American Greetings hosts Hack Day at RIT
‘Anything goes’ brainstorming contest challenges students to create something cool
Student designers, developers and writers at Rochester Institute of Technology were challenged to spend 24 hours or less creating something cool using old and new technology and unveil it in a 5-minute presentation.
The Hack Day contest, hosted Jan. 18–19 by Cleveland-based greeting card company American Greetings, drew more than 70 students to Student Innovation Hall for the overnight stretch.
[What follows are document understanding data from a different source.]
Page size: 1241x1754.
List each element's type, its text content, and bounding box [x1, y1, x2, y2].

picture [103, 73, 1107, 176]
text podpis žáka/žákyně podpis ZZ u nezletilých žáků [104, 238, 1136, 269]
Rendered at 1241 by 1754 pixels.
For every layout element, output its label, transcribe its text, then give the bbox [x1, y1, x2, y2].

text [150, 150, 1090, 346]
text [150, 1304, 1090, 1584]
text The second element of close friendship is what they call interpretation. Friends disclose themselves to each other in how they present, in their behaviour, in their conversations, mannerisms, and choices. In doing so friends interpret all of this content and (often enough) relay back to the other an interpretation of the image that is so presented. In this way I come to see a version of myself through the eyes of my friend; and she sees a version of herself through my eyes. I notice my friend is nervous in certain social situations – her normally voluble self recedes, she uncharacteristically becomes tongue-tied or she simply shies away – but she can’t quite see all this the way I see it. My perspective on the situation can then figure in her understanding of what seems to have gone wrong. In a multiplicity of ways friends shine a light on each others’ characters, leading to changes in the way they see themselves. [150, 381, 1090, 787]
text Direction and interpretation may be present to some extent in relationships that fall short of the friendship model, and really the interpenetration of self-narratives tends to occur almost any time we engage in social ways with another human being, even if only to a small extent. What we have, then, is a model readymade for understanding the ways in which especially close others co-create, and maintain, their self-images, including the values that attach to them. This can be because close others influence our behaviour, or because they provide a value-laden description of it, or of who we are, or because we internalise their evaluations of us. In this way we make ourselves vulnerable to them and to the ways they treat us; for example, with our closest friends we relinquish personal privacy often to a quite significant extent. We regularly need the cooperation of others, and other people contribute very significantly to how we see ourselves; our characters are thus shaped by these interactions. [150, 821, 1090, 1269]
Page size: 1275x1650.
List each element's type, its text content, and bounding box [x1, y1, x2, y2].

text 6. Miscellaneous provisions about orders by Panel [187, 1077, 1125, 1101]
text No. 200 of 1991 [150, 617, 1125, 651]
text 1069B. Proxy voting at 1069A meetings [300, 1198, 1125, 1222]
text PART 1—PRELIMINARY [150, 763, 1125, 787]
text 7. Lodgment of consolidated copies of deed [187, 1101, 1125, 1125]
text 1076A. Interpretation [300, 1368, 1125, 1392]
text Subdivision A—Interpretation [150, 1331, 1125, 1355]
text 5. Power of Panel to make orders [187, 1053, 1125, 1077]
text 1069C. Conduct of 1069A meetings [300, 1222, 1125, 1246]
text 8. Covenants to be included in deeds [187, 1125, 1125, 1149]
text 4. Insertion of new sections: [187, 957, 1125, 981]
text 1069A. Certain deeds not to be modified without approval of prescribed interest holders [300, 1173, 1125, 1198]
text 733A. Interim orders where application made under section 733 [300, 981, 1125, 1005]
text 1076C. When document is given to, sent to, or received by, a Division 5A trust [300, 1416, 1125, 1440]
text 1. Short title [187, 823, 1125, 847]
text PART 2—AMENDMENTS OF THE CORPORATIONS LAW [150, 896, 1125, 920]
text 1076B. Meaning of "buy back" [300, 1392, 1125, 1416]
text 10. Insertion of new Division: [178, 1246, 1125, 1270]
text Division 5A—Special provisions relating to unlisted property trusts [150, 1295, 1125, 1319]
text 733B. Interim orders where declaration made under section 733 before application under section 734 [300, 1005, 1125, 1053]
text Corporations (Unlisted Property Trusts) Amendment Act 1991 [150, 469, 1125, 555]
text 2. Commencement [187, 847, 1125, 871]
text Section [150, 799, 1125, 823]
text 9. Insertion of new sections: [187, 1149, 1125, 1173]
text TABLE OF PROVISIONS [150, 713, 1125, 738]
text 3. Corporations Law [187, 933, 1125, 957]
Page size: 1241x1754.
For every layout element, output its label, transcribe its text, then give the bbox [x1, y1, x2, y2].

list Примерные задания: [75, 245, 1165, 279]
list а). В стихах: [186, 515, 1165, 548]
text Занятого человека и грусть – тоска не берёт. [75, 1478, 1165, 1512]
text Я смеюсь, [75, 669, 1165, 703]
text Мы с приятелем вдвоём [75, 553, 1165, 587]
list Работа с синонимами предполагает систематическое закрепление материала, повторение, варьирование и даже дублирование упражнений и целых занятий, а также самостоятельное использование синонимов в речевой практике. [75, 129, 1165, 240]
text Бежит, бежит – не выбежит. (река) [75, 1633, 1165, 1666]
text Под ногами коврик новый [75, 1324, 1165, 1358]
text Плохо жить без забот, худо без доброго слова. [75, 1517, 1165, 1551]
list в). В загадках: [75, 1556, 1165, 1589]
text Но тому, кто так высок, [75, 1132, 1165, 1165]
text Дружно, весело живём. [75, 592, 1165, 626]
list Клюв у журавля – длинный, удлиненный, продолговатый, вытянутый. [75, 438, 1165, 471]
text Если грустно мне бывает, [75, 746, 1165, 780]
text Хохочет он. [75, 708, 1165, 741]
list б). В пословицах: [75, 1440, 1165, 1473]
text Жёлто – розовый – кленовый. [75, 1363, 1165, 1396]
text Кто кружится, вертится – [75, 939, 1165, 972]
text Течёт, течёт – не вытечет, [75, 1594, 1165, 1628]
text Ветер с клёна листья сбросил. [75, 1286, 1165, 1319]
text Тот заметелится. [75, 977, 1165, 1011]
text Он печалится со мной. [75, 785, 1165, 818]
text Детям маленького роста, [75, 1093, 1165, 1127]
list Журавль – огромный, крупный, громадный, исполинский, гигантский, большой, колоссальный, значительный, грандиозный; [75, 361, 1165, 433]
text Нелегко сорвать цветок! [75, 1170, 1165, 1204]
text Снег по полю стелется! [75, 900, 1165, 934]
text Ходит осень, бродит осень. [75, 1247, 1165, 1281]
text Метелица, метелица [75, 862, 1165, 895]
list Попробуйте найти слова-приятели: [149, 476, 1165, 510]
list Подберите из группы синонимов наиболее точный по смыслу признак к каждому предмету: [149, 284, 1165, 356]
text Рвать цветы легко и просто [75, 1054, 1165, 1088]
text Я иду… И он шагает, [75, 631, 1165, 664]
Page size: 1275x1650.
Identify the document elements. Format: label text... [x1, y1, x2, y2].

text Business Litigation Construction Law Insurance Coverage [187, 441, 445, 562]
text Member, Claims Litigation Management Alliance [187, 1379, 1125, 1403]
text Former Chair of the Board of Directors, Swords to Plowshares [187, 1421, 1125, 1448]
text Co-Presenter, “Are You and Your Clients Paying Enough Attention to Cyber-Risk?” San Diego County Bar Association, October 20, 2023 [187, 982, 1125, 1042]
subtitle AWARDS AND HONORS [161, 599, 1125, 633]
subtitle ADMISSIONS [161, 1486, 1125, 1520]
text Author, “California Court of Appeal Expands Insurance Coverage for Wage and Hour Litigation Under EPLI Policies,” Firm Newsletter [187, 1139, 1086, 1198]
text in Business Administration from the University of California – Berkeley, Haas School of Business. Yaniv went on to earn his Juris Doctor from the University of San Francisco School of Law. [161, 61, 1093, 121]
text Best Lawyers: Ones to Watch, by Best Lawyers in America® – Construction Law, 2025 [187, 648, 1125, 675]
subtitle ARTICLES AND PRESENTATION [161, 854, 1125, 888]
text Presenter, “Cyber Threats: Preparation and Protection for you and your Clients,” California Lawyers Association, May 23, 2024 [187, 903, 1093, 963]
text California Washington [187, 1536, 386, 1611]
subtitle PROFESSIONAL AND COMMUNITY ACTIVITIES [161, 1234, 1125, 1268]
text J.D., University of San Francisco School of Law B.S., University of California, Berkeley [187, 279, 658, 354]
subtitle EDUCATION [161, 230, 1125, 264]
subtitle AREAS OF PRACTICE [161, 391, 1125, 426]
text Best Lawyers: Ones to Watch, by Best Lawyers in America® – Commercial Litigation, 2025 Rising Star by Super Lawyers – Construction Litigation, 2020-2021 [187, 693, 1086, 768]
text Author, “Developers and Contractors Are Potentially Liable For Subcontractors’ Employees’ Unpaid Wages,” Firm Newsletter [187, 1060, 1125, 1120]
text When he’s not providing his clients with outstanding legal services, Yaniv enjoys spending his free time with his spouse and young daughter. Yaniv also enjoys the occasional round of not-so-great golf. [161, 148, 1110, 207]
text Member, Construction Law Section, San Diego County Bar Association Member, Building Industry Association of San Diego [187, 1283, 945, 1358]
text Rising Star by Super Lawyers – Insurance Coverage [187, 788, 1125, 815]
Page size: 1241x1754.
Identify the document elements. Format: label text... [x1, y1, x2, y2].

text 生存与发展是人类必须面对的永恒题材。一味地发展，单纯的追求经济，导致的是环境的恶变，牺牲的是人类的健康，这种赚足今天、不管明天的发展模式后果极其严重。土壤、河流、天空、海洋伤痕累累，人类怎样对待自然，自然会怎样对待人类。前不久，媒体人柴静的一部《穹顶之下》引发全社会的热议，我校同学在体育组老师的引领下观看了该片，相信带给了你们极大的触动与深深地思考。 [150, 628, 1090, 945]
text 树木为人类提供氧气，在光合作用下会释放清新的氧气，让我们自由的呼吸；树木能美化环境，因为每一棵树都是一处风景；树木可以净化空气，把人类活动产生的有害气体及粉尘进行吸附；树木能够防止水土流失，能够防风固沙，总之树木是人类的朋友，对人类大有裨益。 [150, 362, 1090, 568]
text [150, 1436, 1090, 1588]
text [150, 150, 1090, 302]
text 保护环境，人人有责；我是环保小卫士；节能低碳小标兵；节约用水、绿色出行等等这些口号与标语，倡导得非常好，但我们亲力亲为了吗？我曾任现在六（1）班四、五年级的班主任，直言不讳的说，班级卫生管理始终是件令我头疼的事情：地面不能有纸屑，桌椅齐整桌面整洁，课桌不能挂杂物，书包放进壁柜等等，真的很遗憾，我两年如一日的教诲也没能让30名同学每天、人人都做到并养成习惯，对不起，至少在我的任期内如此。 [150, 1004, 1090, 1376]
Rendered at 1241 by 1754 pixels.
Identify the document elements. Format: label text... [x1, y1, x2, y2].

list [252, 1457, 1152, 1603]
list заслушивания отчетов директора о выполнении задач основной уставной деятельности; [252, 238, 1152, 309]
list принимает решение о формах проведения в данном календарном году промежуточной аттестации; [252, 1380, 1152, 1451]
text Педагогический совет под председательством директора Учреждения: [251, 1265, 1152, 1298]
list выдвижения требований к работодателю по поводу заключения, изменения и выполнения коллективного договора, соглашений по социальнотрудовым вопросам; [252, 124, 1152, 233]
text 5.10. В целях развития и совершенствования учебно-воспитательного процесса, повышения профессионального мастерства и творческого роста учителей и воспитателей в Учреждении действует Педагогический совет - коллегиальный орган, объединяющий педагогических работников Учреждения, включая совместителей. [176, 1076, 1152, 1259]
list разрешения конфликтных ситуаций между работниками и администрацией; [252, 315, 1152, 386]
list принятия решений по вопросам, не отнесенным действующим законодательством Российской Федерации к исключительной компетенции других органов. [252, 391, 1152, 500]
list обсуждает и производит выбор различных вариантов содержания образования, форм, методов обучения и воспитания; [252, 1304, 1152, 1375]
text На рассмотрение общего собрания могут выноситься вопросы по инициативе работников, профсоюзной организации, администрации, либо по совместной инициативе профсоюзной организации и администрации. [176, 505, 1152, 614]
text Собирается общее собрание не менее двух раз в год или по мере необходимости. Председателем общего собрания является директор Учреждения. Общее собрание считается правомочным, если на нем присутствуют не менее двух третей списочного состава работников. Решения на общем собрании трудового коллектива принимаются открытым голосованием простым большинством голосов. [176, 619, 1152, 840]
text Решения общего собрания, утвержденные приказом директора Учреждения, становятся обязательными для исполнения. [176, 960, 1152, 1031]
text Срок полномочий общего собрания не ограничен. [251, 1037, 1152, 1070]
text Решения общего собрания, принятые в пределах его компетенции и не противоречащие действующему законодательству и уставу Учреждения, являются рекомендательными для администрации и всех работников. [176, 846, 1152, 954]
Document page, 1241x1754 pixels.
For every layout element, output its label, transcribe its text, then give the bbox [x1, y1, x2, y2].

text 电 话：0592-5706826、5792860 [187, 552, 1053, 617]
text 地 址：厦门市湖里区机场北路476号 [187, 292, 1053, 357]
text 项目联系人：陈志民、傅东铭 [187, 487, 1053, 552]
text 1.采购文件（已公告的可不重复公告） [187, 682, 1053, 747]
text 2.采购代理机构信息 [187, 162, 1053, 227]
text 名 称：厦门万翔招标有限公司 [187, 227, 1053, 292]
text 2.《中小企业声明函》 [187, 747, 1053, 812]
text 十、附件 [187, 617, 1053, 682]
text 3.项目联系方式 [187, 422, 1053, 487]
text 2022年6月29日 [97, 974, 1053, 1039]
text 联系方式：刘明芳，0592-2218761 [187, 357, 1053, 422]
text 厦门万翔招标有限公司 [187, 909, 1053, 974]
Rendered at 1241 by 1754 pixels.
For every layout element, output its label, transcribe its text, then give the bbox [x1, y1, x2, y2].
In the end, four first-place winners and four second-place winners for the mobile, Web, games and creative categories split $1,000 worth of gift cards and goodies.
“At American Greetings, we hold Hack Days like this with employees as a fun way to find new and creative ways to use technology,” says Mark Prugh, manager of Web development at American Greetings Interactive. “We’ve had several great RIT co-ops, so we decided to host one at RIT as way to say thank you and meet more students.”
American Greetings Interactive has been so impressed with RIT co-ops that they hired two recent co-ops to join their team after graduation.
New hires Amelia Province, a 2012 game design and development graduate from Salisbury, Md., and Dominick Vaccaro, a fifth-year game design and development student from Hampton Township, N.J., sat in as judges for the Hack Day, along with Prugh; Gretchen Burruto, assistant director of the Office of Co-op and Career Services; and Remy DeCausemaker, a research associate for the School of Interactive Games and Media.
Taking first place for mobile was a functional way to share digital business cards on your mobile contact list using data from LinkedIn. Winning the Web category was Team Bearded Nemesis, who created Data Buffet, a real-time monitoring service for server analytics. Team Blind Horizon took first place in games for an Android game called Falling in Love, in which users must find and collect letters to spell out a love letter to their lover.
“The winning team for creative actually came up with a concept and prototype in the 24 hour window,” says Burruto. “They created the Blink Band, a bracelet that allows close friends to stay in touch by blinking whenever a specific friend has posted something new to their social networks.”
At the conclusion of the Hack Day, instead of receiving a giant check, winners were awarded giant congratulations greeting cards and their gift card prizes.